Krantenkoppen over voedsel spreken boekdelen: “Vet mag dan toch!” (DM 4/9) “Superfoods zijn helemaal niet zo gezond”, “Antioxidanten alsnog slecht voor u”. Net hadden we onze koelkasten omgebouwd en onze voedselschijven bijgesteld, meedrijvend op de laatste golf van deskundologische inzichten, en daar worden de versbakken voorschriften alweer ingehaald. De schijf van vijf, de voedselpiramide (DM 4/9), de voedselzandloper – de geometrische vormen raken stilaan uitgeput, ons geduld evenzeer.

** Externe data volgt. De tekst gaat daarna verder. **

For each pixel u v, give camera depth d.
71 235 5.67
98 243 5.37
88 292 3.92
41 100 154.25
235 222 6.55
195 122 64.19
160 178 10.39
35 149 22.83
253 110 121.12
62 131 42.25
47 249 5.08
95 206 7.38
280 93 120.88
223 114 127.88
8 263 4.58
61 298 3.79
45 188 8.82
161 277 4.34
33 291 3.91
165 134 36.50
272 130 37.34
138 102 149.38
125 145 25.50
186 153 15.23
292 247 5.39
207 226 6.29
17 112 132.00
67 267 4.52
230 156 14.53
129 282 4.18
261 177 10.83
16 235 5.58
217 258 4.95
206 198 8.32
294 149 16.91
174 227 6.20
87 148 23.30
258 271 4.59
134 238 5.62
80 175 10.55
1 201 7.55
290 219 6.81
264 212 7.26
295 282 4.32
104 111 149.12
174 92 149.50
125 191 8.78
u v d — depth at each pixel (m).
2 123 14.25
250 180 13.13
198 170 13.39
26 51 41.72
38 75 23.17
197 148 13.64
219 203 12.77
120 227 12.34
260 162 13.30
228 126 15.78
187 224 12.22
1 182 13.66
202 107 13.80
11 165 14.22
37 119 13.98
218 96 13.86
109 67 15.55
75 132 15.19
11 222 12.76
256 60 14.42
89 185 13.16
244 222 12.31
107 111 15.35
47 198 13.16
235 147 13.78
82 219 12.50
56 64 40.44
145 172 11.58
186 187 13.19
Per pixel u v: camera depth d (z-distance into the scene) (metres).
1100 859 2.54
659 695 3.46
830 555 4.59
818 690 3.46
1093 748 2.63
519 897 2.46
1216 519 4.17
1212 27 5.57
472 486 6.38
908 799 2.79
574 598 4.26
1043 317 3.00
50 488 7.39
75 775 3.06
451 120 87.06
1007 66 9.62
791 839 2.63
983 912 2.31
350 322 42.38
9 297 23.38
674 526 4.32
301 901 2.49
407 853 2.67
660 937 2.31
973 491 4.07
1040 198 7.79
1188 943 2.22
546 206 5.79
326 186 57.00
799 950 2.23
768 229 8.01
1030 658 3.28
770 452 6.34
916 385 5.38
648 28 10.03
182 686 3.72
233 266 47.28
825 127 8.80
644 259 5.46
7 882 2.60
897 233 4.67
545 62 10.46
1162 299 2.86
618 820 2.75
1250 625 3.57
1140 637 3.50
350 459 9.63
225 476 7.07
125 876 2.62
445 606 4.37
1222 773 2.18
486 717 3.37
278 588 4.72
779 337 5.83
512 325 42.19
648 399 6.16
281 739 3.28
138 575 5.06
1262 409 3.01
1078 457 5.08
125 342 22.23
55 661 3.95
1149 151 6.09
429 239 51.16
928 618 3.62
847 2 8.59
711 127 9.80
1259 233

De wetenschap van voeding is aan sterke slingerbewegingen onderhevig. Wie de stapels onderzoek naar al dan niet verzadigde vetzuren, low carb diëten, cholesterolspiegels en fytosterolen doorploegt, blijft op zijn honger zitten. Dat ligt overigens niet aan de wetenschappelijke methode: ons spijsverteringsstelsel is ontzagwekkend ingewikkeld. Betrouwbare studies zijn tijdrovend en duur, en soms gekruid met industriële belangen.

Goeroes en ‘experts’
Leemten in onze wetenschappelijke kennis vormen kweekvijvers voor goeroes en zelfverklaarde experts allerhande. Elke generatie kweekt zijn eetprofeten, zoals historica Merel Boers ze noemt. De obsessie met gezond voedsel levert ons weinig op, behalve verlammende stress en zelfs schade door compensatiegedrag: ‘Na die blauwe bessen verdien ik een sigaret’, of ‘Zolang het bio is, mag ik chips schransen!’. Heilige zondaars, heet dat in de literatuur.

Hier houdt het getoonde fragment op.